Dylan's Radical Rearrangements of Classics Give Songs Renewed Meaning and Relevance
The live reunion of Bob Dylan and The Band during 1973-74 yielded one of the decade's most celebrated, dynamic, and astonishing tours. Captured on Before the Flood, the results portray the two artists' shared chemistry as well as Dylan's instinctive ability to challenge audiences, his group, and himself via inventive rearrangements of classics that simultaneously ward off nostalgia and renew with meaning. Said by noted critic Robert Christgau to be "at its best, [the] craziest and strongest rock and roll ever recorded," Before the Flood crackles with intensity, relevance, and unhinged performances.
There's so much new information here, this already-iconic album only gains in stature. Before the Flood now unquestionably takes its place as one of the ten-best concert releases ever made. Notes are rounded, Garth Hudson's organ claims a tube-like glow, Levon Helm's drumming possesses its own space, voices are perceptible all the way down the singers' throats, and Dylan's awe-inspiring phrasing resonates with palpable urgency. Audiophiles and Dylan fans, prepare to be astonished.
Arriving at a crucial time for both Dylan and The Band, Before the Flood is the furthest thing possible from a nostalgia trip. It's where Dylan begins his now-trademark feat of turning songs upside-down, taking risks, challenging expectations, and leaving audiences riveted to the edge of their seats in anticipation of what might come next. He sings with unabated passion, the moods spanning bitterness to jubilation. And his willingness to play fast and loose with the music gives way to compelling shifts, under-the-surface textures, complementary intricacies, and a sense of newness and discovery on par with that of an adventurer embracing total freedom.
Before the Flood buries any notion of limits, safeguards, or borders.

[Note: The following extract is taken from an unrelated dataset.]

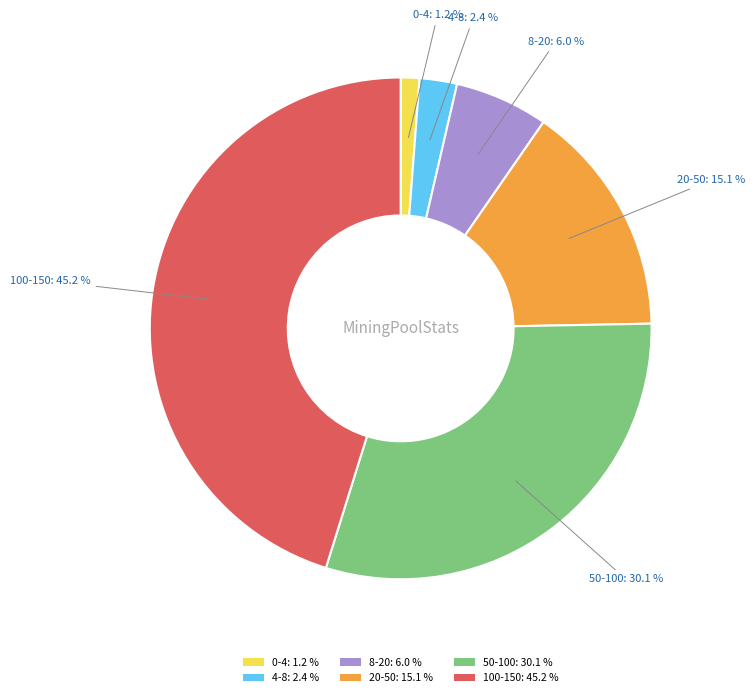

How many slices are in this pie chart?

6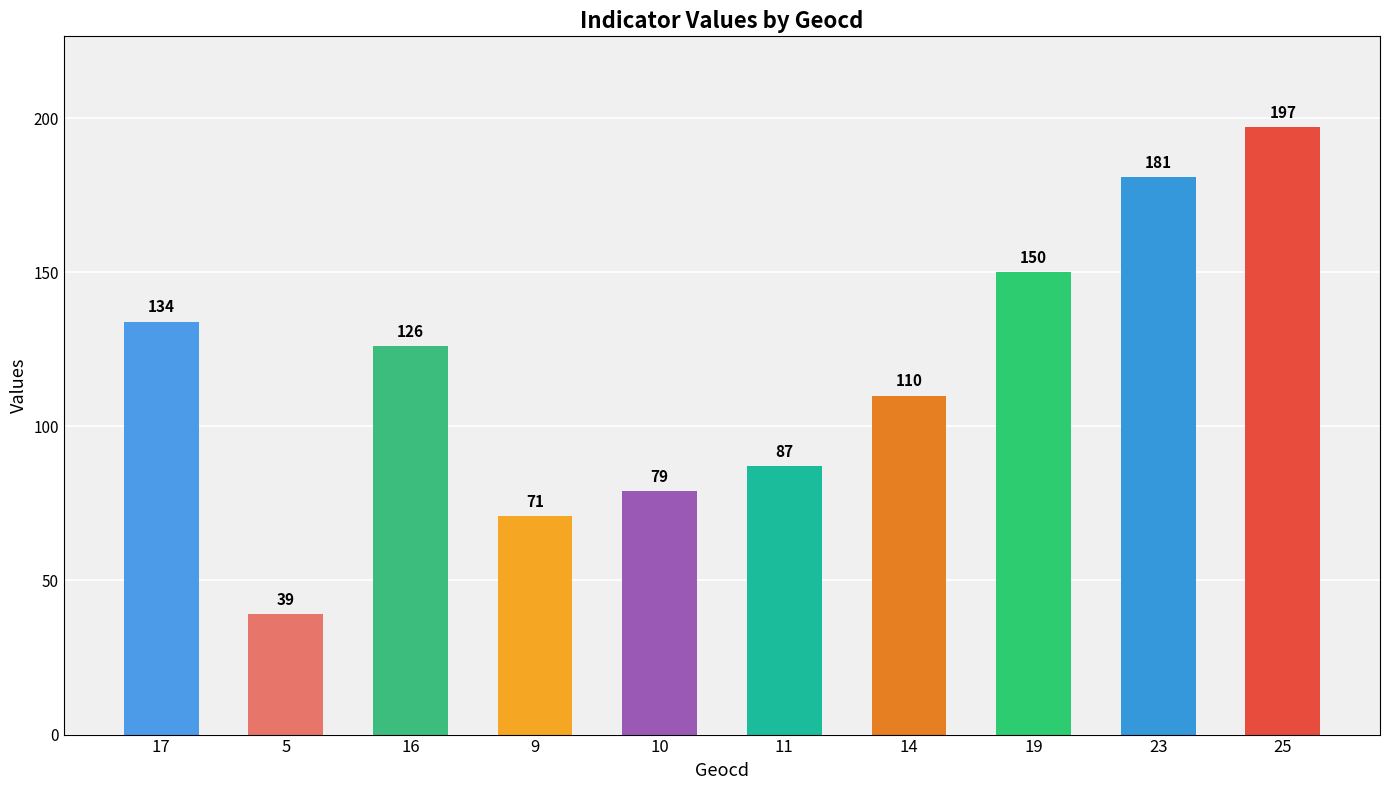

How many data points are less than 126?

5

It is an open map, each song a route begging for exploration without need or concern for exactness or an appointed leader. Collaborative in every sense, it's a portrait of six inimitable musicians feeding off one another, trusting in their past history as they hurdle towards uncharted territory, using soulfulness as a compass and opportunity as their vehicle.
Wholly different than the live episodes heard on Bob Dylan Live 1966, The "Royal Albert Hall" Concert, Before the Flood is equally seminal and, from the perspective of witnessing an artist dare not only his audience but himself to break through to a new plane, even better. Utterly astounding.